## ESERCIZIO
Secondo il brano scelto, quanto è durato l'intervento di Ursula Von der Leyen all'Europarlamento?

## BRANO SCELTO
· · · · ·

Fortemente europeista, il discorso all’Europarlamento della neo Presidente che sogna gli Stati Uniti d’Europa, ha spaziato su vari temi. Con un intervento durato 15 minuti, più volte applaudito, Ursula Von der Leyen ha concesso tutte le aperture possibili alla componente socialista e liberale dell’emiciclo, ponendosi in particolare l’obiettivo di un’economia sociale di mercato, per cui “ogni persona che lavora a tempo pieno possa avere un salario minimo che garantisca una vita dignitosa” grazie a “contrattazioni collettive con i sindacati perché loro possono adeguare il salario minimo al settore e al comparto”, nella piena coscienza di dover creare un quadro generale che coordini i diversi modelli possibili. E anche sul versante economico, con riferimento al patto di stabilità ha precisato che ”servono riforme e investimenti. Dobbiamo far sì che possa essere utilizzata a questo fine tutta la flessibilità prevista dalle regole. Non è il popolo che serve l’economia, ma è l’economia che è al servizio del nostro popolo”.

· · · · ·

## MATERIALE DI STUDIO
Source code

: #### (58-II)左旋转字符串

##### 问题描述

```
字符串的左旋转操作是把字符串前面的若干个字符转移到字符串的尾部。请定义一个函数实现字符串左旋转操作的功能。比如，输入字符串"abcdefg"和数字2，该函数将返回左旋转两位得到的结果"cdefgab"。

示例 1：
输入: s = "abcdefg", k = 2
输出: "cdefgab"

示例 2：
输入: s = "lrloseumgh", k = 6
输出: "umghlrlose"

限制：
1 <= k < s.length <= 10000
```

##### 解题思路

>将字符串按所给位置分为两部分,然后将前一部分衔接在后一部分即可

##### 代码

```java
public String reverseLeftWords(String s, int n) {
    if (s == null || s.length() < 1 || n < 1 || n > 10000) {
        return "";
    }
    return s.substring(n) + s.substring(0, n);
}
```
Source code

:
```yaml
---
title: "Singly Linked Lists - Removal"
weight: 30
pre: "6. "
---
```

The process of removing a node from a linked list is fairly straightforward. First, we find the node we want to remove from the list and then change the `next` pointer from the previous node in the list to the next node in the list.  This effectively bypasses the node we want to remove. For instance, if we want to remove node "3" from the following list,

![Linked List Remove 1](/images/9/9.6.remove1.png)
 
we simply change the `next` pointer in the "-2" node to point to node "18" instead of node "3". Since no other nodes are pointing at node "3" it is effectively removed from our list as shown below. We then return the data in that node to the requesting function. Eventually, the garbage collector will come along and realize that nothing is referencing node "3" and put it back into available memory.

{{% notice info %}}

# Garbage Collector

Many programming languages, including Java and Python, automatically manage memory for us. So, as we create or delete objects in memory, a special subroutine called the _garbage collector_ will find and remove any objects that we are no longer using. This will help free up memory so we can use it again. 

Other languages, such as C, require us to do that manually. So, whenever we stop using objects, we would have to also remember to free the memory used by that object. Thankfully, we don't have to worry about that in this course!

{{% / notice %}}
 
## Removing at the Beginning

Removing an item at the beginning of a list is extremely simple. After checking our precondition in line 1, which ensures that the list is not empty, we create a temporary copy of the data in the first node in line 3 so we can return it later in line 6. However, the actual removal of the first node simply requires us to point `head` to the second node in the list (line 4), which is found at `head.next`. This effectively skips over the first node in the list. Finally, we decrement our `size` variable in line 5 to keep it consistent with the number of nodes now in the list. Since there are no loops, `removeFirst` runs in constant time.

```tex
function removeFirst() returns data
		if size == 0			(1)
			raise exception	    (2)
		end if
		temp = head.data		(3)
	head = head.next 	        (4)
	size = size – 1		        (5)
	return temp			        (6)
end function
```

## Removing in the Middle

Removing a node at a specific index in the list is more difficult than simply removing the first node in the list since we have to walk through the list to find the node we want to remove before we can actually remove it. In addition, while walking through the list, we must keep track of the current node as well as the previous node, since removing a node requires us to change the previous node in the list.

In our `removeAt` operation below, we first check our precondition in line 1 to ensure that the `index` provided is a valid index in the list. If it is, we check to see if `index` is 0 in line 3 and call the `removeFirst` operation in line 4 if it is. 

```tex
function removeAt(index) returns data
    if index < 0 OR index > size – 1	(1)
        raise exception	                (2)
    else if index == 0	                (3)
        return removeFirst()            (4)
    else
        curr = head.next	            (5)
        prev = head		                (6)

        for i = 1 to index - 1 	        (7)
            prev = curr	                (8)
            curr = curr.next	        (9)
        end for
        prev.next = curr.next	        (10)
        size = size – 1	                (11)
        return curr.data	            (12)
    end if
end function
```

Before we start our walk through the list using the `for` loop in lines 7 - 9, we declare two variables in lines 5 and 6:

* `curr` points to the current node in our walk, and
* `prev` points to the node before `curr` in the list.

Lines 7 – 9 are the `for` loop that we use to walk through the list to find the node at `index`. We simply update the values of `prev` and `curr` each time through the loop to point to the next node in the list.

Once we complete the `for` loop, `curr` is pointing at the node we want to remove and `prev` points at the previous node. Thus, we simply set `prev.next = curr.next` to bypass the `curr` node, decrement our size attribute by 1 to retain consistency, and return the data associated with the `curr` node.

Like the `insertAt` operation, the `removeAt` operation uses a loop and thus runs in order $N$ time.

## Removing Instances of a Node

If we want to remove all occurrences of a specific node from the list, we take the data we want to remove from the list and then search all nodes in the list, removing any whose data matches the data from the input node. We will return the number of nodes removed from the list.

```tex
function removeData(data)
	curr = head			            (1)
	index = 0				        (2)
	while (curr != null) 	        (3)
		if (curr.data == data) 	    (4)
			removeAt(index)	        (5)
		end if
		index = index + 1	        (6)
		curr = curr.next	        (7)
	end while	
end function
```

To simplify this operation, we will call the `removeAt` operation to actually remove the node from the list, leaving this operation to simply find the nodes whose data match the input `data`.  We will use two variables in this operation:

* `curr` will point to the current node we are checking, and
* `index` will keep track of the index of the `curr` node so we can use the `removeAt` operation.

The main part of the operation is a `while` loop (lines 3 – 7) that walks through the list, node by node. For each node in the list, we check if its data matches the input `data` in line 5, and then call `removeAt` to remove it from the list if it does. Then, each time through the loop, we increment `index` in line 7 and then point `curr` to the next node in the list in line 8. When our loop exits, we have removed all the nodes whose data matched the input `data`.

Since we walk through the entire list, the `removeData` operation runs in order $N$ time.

· · · · ·

## SOLUZIONE
È durato 15 minuti.